Considering the updated data through today, the conclusion of the Scoreboard hasn’t changed: A soft landing is currently more likely than a hard landing. However, over the past month, we have seen some slowing of activity across the economy. While that’s not enough to increase hard-landing worries, I want to point out that some growth metrics are losing momentum. As such, we need to continue closely monitoring economic data because if there is a “growth scare” in the coming months, that will be a negative for stocks.

- Only one of the “Big Three” monthly economic reports is flashing hard landing. It’s not strange for the ISM Manufacturing PMI to drop below 50 and signal contraction when interest rates rise sharply, and even when that happens, it doesn’t mean a broad economic slowdown is imminent because manufacturing is a minor part of the economy. However, it is not normal for the ISM Services PMI to drop below 50 (just once since the depths of the pandemic). The ISM Services PMI dipped in October and is now at its lowest since March. If that PMI drops below 50 for a few months, it’ll be a clear negative economic signal. What signals a hard landing in the future? ISM Manufacturing PMI declining further, ISM Services PMI dropping below 50 in the next month or two.
- There are no real signs that U.S. consumer spending is materially slowing. Retail sales, which is the most comprehensive measure of consumer spending each month, eased this month but remains generally elevated, and it’s not at a level that would increase expectations for a hard landing.
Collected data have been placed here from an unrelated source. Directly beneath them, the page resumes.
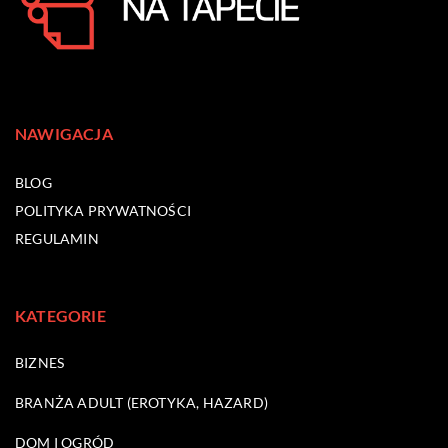
NAWIGACJA
BLOG
POLITYKA PRYWATNOŚCI
REGULAMIN
KATEGORIE
BIZNES
BRANŻA ADULT (EROTYKA, HAZARD)
DOM I OGRÓD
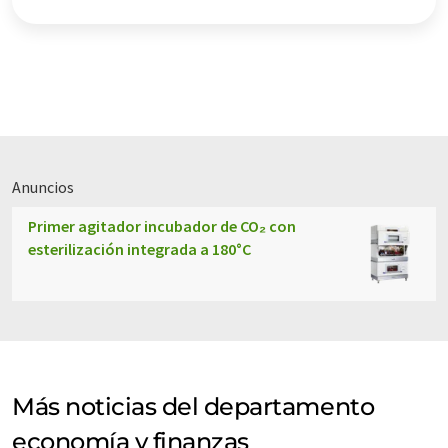
Inglés se puede encontrar
aquí
.
Anuncios
Primer agitador incubador de CO₂ con
esterilización integrada a 180°C
Más noticias del departamento
economía y finanzas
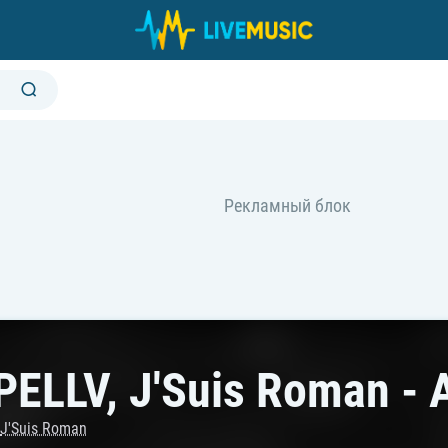
PELLV, J'Suis Roman -
,
J'Suis Roman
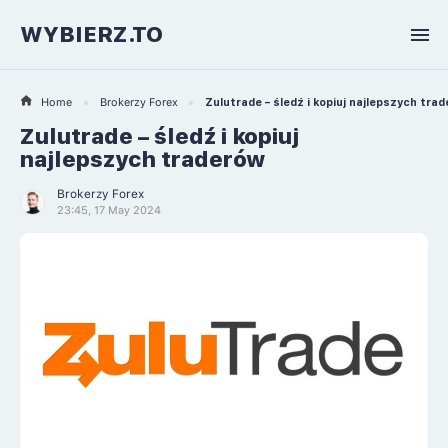
WYBIERZ.TO
Home
Brokerzy Forex
Zulutrade – śledź i kopiuj najlepszych tra
Zulutrade – śledź i kopiuj
najlepszych traderów
Brokerzy Forex
23:45, 17 May 2024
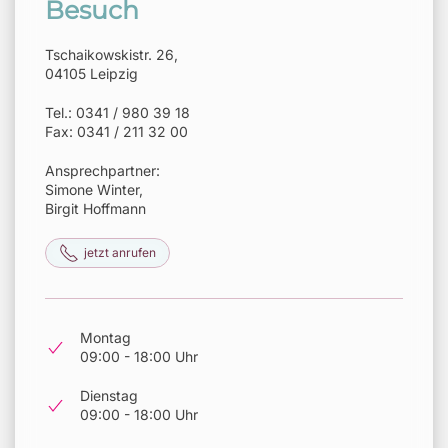
Besuch
Tschaikowskistr. 26,
04105 Leipzig
Tel.: 0341 / 980 39 18
Fax: 0341 / 211 32 00
Ansprechpartner:
Simone Winter,
Birgit Hoffmann
jetzt anrufen
Montag
09:00 - 18:00 Uhr
Dienstag
09:00 - 18:00 Uhr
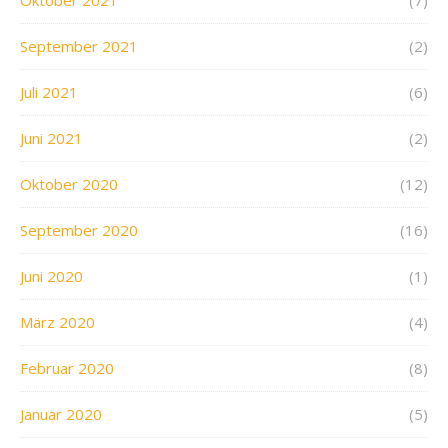
Oktober 2021
(7)
September 2021
(2)
Juli 2021
(6)
Juni 2021
(2)
Oktober 2020
(12)
September 2020
(16)
Juni 2020
(1)
März 2020
(4)
Februar 2020
(8)
Januar 2020
(5)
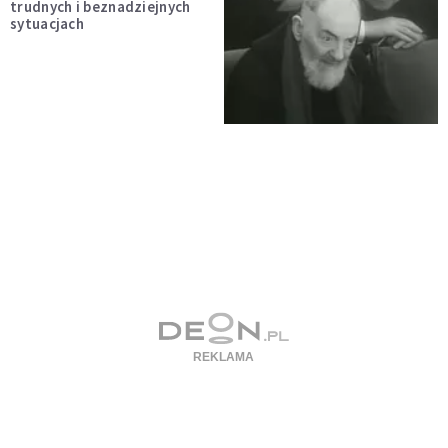
trudnych i beznadziejnych
sytuacjach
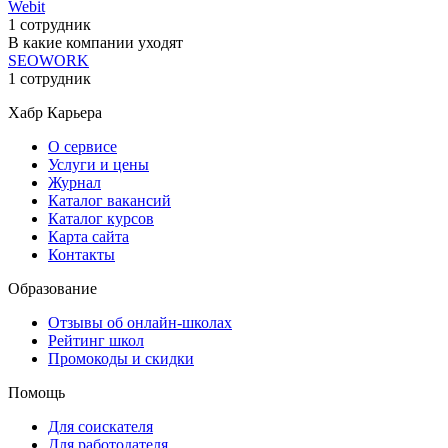
Webit
1 сотрудник
В какие компании уходят
SEOWORK
1 сотрудник
Хабр Карьера
О сервисе
Услуги и цены
Журнал
Каталог вакансий
Каталог курсов
Карта сайта
Контакты
Образование
Отзывы об онлайн-школах
Рейтинг школ
Промокоды и скидки
Помощь
Для соискателя
Для работодателя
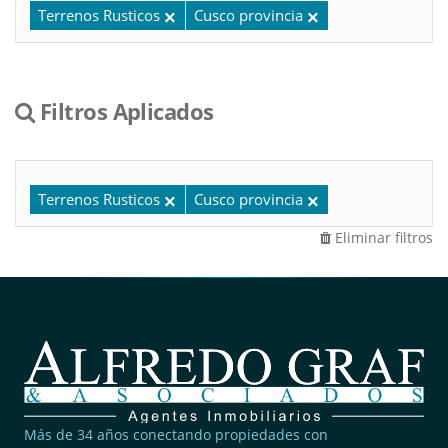
Terrenos Rusticos
Cusco provincia
Filtros Aplicados
Terrenos Rusticos
Cusco provincia
Eliminar filtros
Más de 34 años conectando propiedades con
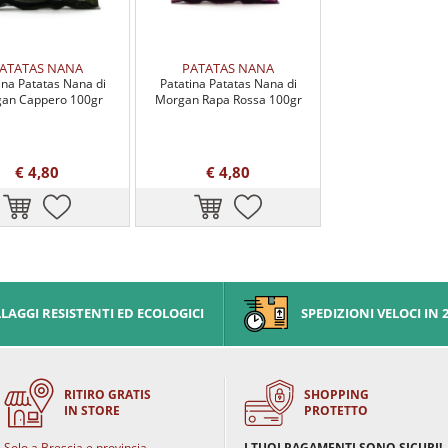
ATATAS NANA
PATATAS NANA
ina Patatas Nana di
Patatina Patatas Nana di
an Cappero 100gr
Morgan Rapa Rossa 100gr
€ 4,80
€ 4,80
AGGI RESISTENTI ED ECOLOGICI
SPEDIZIONI VELOCI IN 
RITIRO GRATIS
SHOPPING
IN STORE
PROTETTO
Solo a Brescia e provincia
I TUOI PAGAMENTI SONO SICURI!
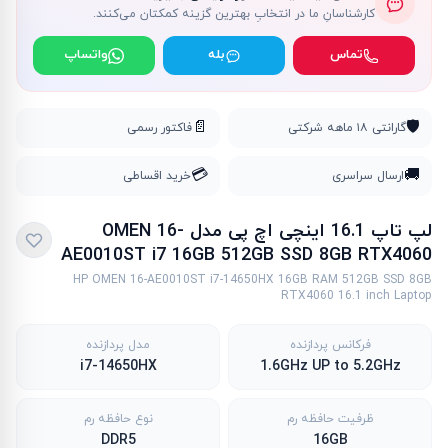
کارشناسانِ ما در انتخابِ بهترین گزینه کمکتان می‌کنند.
تماس
بله
واتساپ
📄
🛡️
گارانتی ۱۸ ماهه شرکتی
فاکتور رسمی
💳
🚚
ارسال سراسری
خرید اقساطی
لپ تاپ 16.1 اینچی اچ پی مدل OMEN 16-
AE0010ST i7 16GB 512GB SSD 8GB RTX4060
HP OMEN 16-AE0010ST i7-14650HX 16GB RAM 512GB SSD 8GB
RTX4060 16.1 inch Laptop
فرکانس پردازنده
مدل پردازنده
i7-14650HX
1.6GHz UP to 5.2GHz
ظرفیت حافظه رم
نوع حافظه رم
DDR5
16GB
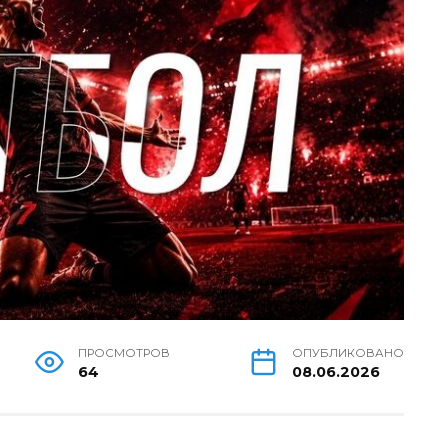
ПРОСМОТРОВ
ОПУБЛИКОВАНО
64
08.06.2026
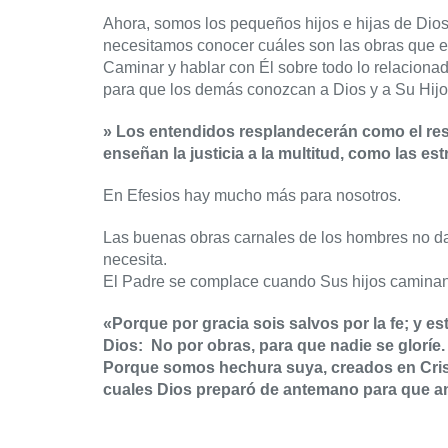
Ahora, somos los pequeños hijos e hijas de Dio
necesitamos conocer cuáles son las obras que e
Caminar y hablar con Él sobre todo lo relacionad
para que los demás conozcan a Dios y a Su Hijo
» Los entendidos resplandecerán como el res
enseñan la justicia a la multitud, como las est
En Efesios hay mucho más para nosotros.
Las buenas obras carnales de los hombres no dan 
necesita.
El Padre se complace cuando Sus hijos caminan 
«Porque por gracia sois salvos por la fe; y e
Dios: No por obras, para que nadie se gloríe.
Porque somos hechura suya, creados en Cris
cuales Dios preparó de antemano para que an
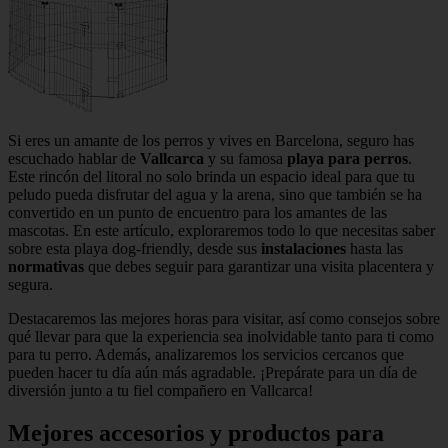
Si eres un amante de los perros y vives en Barcelona, seguro has
escuchado hablar de
Vallcarca
y su famosa
playa para perros
.
Este rincón del litoral no solo brinda un espacio ideal para que tu
peludo pueda disfrutar del agua y la arena, sino que también se ha
convertido en un punto de encuentro para los amantes de las
mascotas. En este artículo, exploraremos todo lo que necesitas saber
sobre esta playa dog-friendly, desde sus
instalaciones
hasta las
normativas
que debes seguir para garantizar una visita placentera y
segura.
Destacaremos las mejores horas para visitar, así como consejos sobre
qué llevar para que la experiencia sea inolvidable tanto para ti como
para tu perro. Además, analizaremos los servicios cercanos que
pueden hacer tu día aún más agradable. ¡Prepárate para un día de
diversión junto a tu fiel compañero en Vallcarca!
Mejores accesorios y productos para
Corporate commentary on consumer spending over the Q3 earnings season was more cautious than earlier in the year, so between the two metrics, there is proof that the pace of consumer spending is slightly slowing. But again, it’s not at a level that implies a hard landing. Looking forward, there remain risks to consumer spending, including the resumption of student loan payments and the potential exhaustion of excess pandemic savings. For now, consumer spending remains resilient and is not indicative of an economy that’s about to slow meaningfully. What signals a hard landing? Retail sales roll over and drop sharply, falling to multimonth lows within the next three months.
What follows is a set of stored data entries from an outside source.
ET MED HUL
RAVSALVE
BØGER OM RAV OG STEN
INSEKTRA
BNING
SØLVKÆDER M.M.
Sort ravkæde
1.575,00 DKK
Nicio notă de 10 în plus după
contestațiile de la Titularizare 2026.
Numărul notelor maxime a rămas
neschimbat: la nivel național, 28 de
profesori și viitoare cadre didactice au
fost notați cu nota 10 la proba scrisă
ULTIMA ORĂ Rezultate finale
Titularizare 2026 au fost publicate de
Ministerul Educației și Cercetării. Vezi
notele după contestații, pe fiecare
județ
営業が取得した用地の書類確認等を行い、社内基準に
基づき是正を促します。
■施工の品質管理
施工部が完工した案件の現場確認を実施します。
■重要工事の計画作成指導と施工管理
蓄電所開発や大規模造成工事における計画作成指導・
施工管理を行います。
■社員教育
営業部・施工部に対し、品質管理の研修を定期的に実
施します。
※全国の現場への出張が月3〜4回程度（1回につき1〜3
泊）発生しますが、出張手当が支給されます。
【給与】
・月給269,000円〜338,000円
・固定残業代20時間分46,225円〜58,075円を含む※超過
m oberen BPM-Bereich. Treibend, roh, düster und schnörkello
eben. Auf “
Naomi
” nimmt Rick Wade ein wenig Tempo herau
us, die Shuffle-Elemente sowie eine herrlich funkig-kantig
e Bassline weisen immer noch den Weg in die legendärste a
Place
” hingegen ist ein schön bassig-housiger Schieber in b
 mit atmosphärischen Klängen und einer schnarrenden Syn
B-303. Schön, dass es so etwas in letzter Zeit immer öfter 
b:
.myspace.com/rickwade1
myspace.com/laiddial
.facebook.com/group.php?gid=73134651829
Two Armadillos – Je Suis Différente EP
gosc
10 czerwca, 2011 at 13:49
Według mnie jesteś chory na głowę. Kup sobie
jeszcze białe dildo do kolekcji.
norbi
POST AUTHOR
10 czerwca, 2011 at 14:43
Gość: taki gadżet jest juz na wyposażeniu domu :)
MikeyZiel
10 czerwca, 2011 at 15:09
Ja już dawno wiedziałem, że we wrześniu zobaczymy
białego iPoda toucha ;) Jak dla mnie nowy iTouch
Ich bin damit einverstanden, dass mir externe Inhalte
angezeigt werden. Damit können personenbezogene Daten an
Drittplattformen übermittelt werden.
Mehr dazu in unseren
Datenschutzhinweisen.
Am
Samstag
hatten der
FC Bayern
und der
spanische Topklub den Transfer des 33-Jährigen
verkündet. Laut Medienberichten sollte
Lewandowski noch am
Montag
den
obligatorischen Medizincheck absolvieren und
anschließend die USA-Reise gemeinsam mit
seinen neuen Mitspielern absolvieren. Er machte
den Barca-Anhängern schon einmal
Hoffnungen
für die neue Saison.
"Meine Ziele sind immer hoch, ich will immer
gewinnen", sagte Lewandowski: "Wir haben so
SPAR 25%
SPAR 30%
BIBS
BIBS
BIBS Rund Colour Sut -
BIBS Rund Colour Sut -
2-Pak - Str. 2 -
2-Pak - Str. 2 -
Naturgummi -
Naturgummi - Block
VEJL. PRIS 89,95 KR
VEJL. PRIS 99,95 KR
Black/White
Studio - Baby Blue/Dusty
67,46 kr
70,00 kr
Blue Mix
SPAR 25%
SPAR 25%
- Business spending remains robust. New orders for non-defense capital goods, excluding aircraft (NDCGXA), are the best metric for national business spending and investment, and they remain near recent highs. So, while there’s a lot of general angst about future economic growth, it’s not impacting business spending or investment. What signals a hard landing? NDCGXA falling to multimonth lows in the next three months.
- Employment indicators are not softening, and overall the job market remains both strong and tight. Employment is a lagging economic indicator, which means it only deteriorates after the economy has slowed materially. There is little evidence that’s occurring right now. Jobless claims remain near multimonth lows, the number of job openings (JOLTS) remains above pre-pandemic levels, and the monthly job adds, while off the heady levels of earlier this year, remain healthy. The only “bad” jobs metric we have right now is Continuing Claims, which rose to levels last seen in April and hints that unemployed people are having a more challenging time finding work. But that one metric isn’t enough to change the fact that the labor market remains strong. What signals a hard landing? Claims moving above 300k within six weeks or job adds falling towards 0 in the next three months.
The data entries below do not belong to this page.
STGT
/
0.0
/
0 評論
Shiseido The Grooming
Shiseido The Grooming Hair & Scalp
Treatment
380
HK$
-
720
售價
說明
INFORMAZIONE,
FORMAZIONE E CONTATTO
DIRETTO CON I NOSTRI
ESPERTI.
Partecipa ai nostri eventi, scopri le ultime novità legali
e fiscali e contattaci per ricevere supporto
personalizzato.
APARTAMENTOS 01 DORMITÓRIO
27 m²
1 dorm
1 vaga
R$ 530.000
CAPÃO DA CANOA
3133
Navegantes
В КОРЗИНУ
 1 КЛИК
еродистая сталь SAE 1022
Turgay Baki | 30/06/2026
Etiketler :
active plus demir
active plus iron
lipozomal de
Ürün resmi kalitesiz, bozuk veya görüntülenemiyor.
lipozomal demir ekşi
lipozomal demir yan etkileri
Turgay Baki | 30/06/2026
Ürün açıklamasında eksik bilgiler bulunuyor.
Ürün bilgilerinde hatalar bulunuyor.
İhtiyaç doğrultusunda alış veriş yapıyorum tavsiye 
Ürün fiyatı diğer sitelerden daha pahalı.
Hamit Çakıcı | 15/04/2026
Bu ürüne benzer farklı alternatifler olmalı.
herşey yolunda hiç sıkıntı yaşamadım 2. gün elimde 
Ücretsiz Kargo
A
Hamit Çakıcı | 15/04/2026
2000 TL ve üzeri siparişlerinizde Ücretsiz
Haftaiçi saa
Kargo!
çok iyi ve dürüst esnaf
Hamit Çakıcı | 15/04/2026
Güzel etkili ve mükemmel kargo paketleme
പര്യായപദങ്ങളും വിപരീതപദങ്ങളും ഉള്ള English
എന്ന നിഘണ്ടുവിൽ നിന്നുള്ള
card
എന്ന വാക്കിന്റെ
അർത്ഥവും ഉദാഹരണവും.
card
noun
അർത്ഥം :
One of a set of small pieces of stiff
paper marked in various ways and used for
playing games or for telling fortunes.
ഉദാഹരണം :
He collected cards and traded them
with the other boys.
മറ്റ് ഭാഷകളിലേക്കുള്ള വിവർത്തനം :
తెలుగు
The bottom line is: that the Scoreboard shows some loss of positive momentum in the economy, but it still clearly points to a soft landing over a hard one. This analysis does not mean a hard landing won’t happen, as the longer rates stay high, the more of a headwind they’ll place on growth (remember, it took years of high rates to create the last two recessions). But so far, it isn’t happening, and that’s keeping the “soft/no Landing” pillar of the rally intact, which should keep any pullbacks (like we saw in late October) in check.